PolskaTo nie film: "Siara" i "Kiler" przed sądem

To nie film: "Siara" i "Kiler" przed sądem

Jeden miał być zleceniodawcą zabójstwa, drugi egzekutorem. W Sądzie Okręgowym w Opolu od nowa rozpoczął się proces w sprawie zabójstwa Jana P., który został zastrzelony w listopadzie 2003 roku w Opolu.
W pierwszym procesie zarówno Janusz W. pseudonim "Siara" oraz Dariusz P. pseudonim "Kiler" - zostali skazani na 25 lat więzienia.

31.03.2008 | aktual.: 31.03.2008 20:32

"Siara" miał zlecić "Kilerowi" zabójstwo biznesmena Jana P., prawdopodobnie z powodu rozliczeń finansowych.
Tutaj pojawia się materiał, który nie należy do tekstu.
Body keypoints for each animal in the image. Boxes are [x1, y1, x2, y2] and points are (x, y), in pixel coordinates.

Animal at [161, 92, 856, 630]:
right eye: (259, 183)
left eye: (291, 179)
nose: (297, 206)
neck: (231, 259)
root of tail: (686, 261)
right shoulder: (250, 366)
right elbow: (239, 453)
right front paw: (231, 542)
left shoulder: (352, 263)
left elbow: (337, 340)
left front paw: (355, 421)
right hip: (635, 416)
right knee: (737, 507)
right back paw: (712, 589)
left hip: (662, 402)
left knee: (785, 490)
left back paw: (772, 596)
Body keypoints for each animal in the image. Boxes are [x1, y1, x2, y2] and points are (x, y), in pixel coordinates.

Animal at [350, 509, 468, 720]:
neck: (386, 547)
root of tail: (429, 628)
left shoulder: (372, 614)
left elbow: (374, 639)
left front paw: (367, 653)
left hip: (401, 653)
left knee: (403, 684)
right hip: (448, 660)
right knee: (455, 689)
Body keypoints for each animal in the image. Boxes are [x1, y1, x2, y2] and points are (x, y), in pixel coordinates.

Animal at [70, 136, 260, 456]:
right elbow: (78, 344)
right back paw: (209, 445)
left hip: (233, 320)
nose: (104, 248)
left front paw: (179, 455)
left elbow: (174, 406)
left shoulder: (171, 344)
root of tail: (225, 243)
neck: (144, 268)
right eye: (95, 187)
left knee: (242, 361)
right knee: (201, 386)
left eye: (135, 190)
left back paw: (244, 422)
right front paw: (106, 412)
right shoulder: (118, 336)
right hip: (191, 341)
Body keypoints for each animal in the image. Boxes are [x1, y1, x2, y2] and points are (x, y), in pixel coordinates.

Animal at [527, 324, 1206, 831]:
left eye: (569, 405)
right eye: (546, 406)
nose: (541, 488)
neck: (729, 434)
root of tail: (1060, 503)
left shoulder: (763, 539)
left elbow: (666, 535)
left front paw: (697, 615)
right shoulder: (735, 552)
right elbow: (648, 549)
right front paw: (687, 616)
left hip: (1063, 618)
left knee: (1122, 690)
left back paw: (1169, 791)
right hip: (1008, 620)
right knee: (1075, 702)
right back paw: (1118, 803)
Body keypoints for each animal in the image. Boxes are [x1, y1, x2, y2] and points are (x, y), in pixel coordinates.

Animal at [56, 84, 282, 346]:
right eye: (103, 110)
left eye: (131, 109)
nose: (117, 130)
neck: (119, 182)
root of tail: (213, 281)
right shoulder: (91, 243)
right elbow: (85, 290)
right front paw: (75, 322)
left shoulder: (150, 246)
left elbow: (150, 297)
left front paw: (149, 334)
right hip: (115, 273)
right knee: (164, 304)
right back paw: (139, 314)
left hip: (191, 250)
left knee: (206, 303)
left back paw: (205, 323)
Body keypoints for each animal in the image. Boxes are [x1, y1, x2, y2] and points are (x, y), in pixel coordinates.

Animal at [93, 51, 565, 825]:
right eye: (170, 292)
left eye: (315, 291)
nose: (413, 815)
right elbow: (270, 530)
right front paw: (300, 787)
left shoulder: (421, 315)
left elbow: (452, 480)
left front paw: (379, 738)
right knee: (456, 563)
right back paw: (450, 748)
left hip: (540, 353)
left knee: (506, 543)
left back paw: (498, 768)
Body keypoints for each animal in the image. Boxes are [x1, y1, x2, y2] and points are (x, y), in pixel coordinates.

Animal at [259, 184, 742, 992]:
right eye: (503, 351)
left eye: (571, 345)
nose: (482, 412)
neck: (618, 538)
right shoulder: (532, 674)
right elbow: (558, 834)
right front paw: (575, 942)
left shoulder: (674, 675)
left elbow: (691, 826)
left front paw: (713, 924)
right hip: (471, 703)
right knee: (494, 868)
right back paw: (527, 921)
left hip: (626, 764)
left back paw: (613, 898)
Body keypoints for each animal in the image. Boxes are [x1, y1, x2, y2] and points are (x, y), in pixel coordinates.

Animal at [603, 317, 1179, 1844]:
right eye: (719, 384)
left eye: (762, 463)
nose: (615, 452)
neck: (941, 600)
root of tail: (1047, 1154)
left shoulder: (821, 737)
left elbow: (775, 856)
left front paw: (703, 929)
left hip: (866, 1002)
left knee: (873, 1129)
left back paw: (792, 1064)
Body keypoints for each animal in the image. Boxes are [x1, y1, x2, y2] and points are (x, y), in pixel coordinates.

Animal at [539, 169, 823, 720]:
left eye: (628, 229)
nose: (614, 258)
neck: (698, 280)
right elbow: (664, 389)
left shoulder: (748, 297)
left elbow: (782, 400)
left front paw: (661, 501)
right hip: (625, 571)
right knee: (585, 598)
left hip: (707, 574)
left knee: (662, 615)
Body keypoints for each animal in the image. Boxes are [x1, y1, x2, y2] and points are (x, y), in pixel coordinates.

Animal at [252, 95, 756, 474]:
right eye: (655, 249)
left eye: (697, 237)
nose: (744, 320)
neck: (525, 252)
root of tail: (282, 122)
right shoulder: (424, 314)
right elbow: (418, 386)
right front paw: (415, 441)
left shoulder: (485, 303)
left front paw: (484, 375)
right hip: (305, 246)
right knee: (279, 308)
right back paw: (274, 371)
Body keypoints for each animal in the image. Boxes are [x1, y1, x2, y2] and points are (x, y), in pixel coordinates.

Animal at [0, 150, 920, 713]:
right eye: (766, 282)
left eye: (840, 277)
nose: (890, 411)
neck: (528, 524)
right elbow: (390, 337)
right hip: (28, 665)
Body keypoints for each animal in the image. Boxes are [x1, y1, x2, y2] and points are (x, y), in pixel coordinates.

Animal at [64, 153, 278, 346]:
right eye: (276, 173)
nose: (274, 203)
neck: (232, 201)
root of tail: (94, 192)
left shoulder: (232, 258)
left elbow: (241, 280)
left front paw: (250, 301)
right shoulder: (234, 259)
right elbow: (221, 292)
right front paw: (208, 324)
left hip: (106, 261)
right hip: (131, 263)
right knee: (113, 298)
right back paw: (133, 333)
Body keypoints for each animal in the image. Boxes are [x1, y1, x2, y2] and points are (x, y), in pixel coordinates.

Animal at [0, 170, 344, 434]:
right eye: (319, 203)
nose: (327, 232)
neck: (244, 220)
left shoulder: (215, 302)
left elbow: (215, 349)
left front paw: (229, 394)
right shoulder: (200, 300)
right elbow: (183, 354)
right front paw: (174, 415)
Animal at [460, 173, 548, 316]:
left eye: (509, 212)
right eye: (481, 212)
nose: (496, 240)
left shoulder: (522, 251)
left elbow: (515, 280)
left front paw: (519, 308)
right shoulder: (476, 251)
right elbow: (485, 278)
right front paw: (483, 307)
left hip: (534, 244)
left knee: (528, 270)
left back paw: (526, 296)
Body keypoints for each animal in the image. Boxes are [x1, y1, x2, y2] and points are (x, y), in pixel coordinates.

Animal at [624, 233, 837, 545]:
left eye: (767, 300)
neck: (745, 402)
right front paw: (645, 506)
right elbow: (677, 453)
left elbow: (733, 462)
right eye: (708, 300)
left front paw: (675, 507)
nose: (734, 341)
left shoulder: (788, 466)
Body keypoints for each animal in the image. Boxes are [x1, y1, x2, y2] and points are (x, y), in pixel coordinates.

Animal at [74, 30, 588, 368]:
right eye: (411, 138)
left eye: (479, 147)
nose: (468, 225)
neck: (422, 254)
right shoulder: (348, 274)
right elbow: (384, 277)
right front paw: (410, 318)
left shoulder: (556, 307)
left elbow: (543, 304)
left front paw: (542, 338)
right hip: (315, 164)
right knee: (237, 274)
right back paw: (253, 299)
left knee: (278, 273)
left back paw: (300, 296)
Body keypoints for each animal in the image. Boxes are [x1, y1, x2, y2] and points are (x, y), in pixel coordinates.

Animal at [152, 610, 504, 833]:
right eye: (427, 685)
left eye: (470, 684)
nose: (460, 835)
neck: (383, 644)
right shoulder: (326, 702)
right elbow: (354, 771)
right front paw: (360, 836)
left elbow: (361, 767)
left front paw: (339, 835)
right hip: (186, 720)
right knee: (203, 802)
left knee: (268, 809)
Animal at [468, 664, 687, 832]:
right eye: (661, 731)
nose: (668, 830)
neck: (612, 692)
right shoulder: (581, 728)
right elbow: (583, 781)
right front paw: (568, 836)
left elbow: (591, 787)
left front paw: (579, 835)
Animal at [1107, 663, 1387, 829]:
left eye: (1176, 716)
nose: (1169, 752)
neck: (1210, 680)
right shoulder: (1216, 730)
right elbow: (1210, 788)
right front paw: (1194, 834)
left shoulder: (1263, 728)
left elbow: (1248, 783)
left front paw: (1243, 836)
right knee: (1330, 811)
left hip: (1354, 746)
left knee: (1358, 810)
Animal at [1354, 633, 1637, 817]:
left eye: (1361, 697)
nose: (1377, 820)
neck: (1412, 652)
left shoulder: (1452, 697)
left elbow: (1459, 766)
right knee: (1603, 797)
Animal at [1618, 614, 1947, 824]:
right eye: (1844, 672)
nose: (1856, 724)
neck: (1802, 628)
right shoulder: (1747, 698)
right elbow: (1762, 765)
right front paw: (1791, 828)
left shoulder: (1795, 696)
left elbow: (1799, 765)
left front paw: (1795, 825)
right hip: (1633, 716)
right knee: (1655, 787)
Dariusz P. początkowo przyznał się do zabójstwa, później jednak zmienił zeznania. Sąd Apelacyjny uznał, że sprawę trzeba rozpatrzyć od nowa.

Prokurator Dariusz Rybicki przypomniał podczas rozprawy, że sprawa jest skomplikowana. Na początku nie było nawet wiadomo kim jest zastrzelony mężczyzna. Śledczy przeanalizowali kontakty ofiary zapisane w telefonie komórkowym ofiary i w ten sposób dotarli do Janusza W. a potem do Dariusza P.

Obaj oskarżeni odmówili składania wyjaśnień. Sędzia odczytał wyjaśnienia "Siary" złożone podczas postępowania przygotowawczego. Janusz W. przekonywał wtedy, że jest niewinny a z ofiarą łączyły do tylko sporadyczne kontakty biznesowe. W środę ciąg dalszy rozprawy.